**Exercise brief**
Pick out every line in the rows below that contains the string "chart" and copy each one. Case counts: match it exactly.

[Provided information — start]

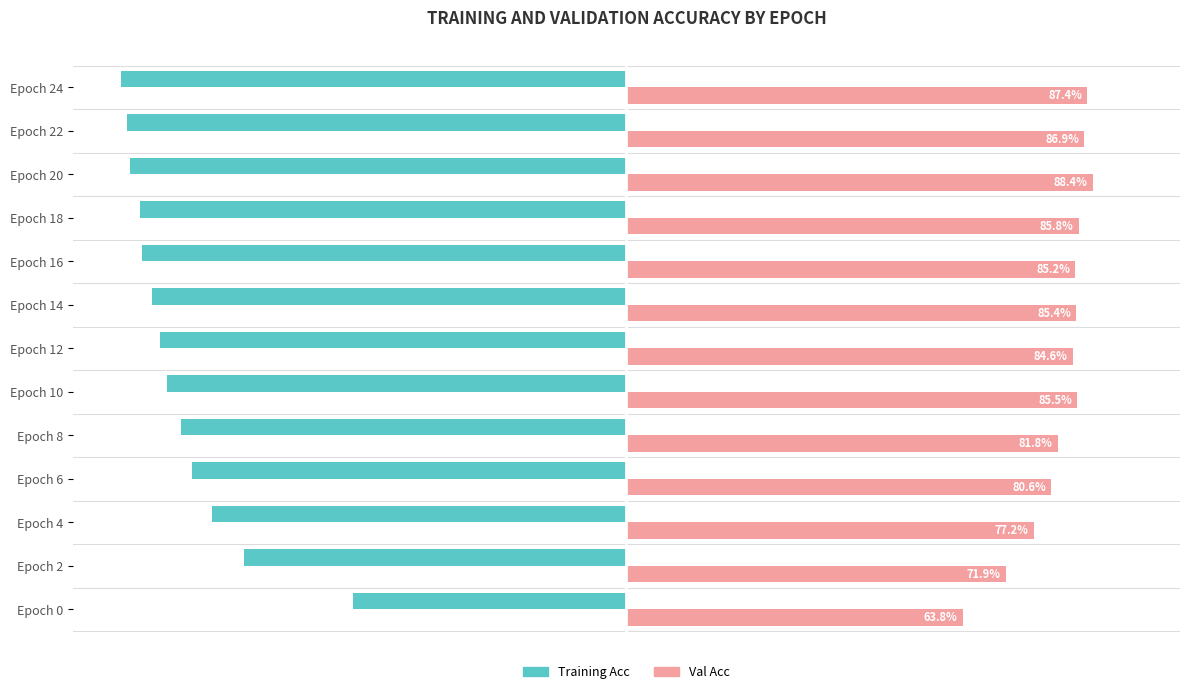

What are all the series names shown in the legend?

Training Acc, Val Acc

[Provided information — finish]
[Provided information — start]

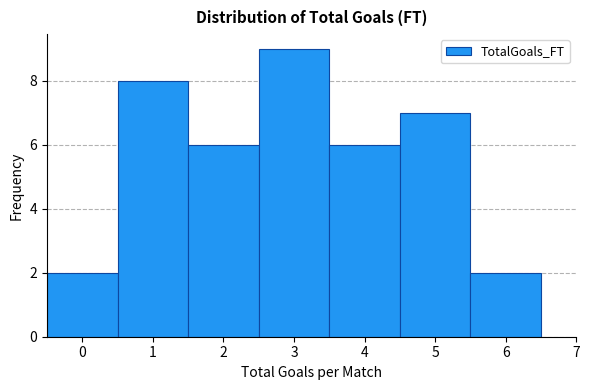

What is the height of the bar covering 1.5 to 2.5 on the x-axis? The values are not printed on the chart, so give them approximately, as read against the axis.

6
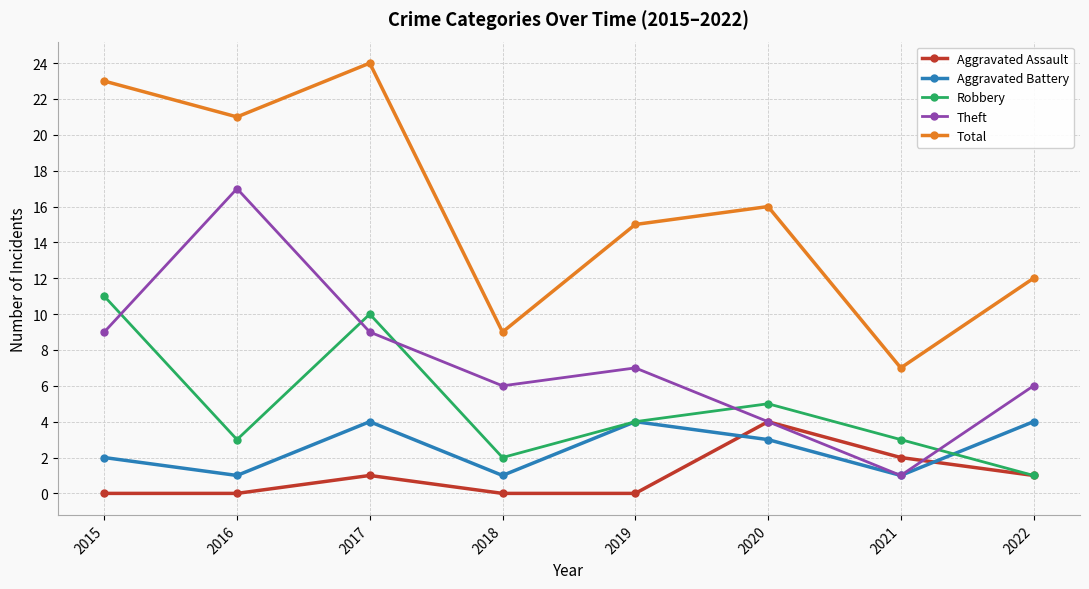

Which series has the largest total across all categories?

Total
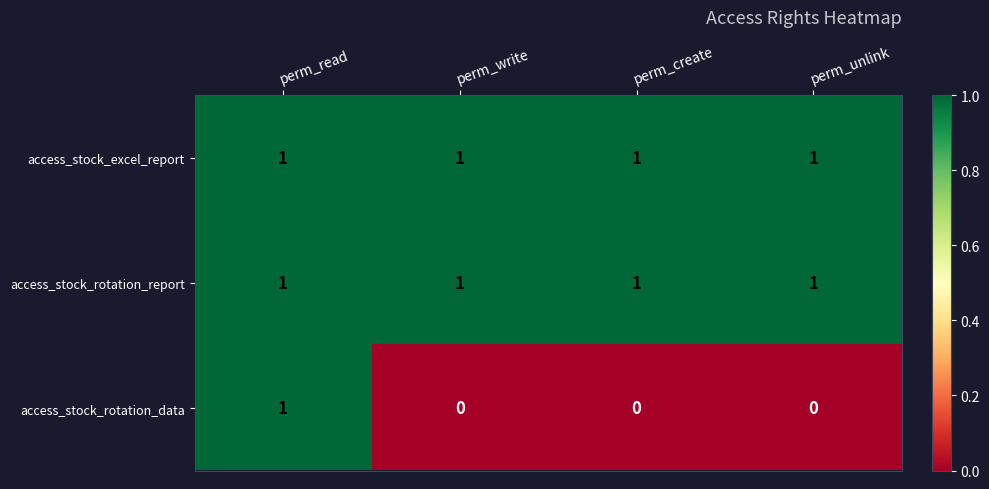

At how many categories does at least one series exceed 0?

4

[Provided information — finish]
[Provided information — start]

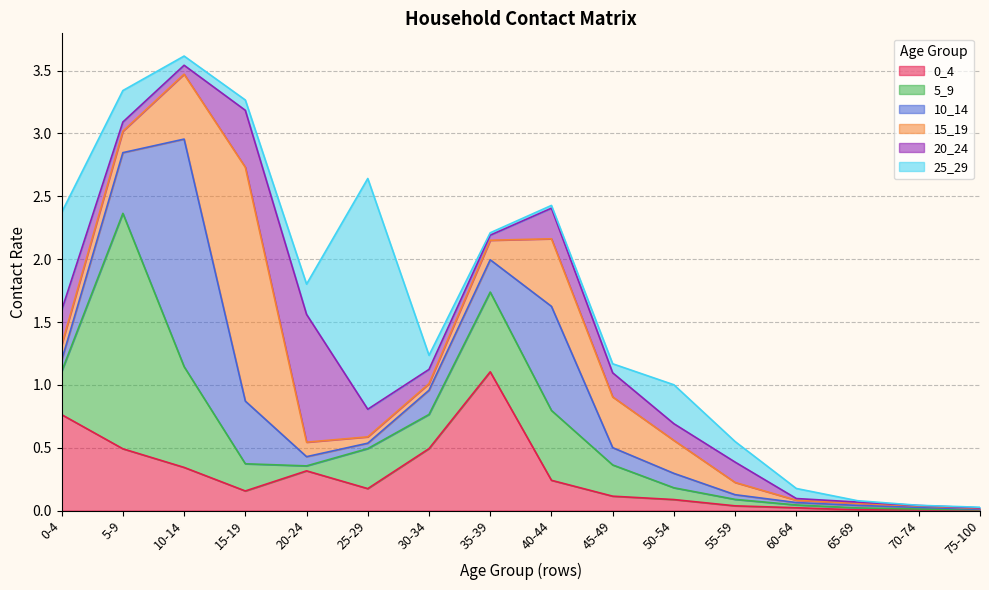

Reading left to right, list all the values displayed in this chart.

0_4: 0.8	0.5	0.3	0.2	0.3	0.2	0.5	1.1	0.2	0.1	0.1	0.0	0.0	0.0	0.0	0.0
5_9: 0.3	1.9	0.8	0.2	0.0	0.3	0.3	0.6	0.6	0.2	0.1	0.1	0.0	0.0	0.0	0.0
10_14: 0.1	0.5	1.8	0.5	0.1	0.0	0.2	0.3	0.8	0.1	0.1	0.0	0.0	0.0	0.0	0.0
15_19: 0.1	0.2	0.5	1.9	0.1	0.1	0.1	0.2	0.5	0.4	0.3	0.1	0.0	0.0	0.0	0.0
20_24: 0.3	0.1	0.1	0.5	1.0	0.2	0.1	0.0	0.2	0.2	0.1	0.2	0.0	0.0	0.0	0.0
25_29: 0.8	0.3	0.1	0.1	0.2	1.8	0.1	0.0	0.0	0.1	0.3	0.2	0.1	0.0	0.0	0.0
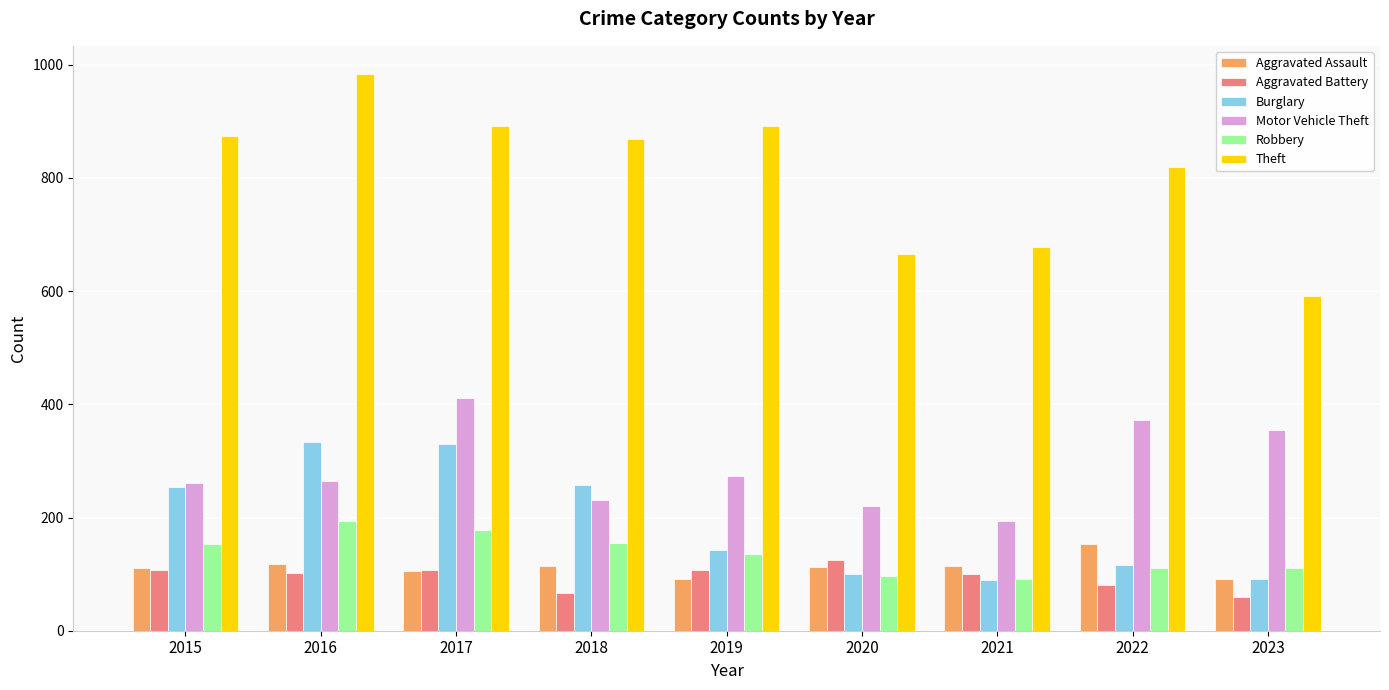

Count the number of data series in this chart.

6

[Provided information — finish]

**Response**
What is the height of the bar covering 1.5 to 2.5 on the x-axis? The values are not printed on the chart, so give them approximately, as read against the axis.
Reading left to right, list all the values displayed in this chart.
Count the number of data series in this chart.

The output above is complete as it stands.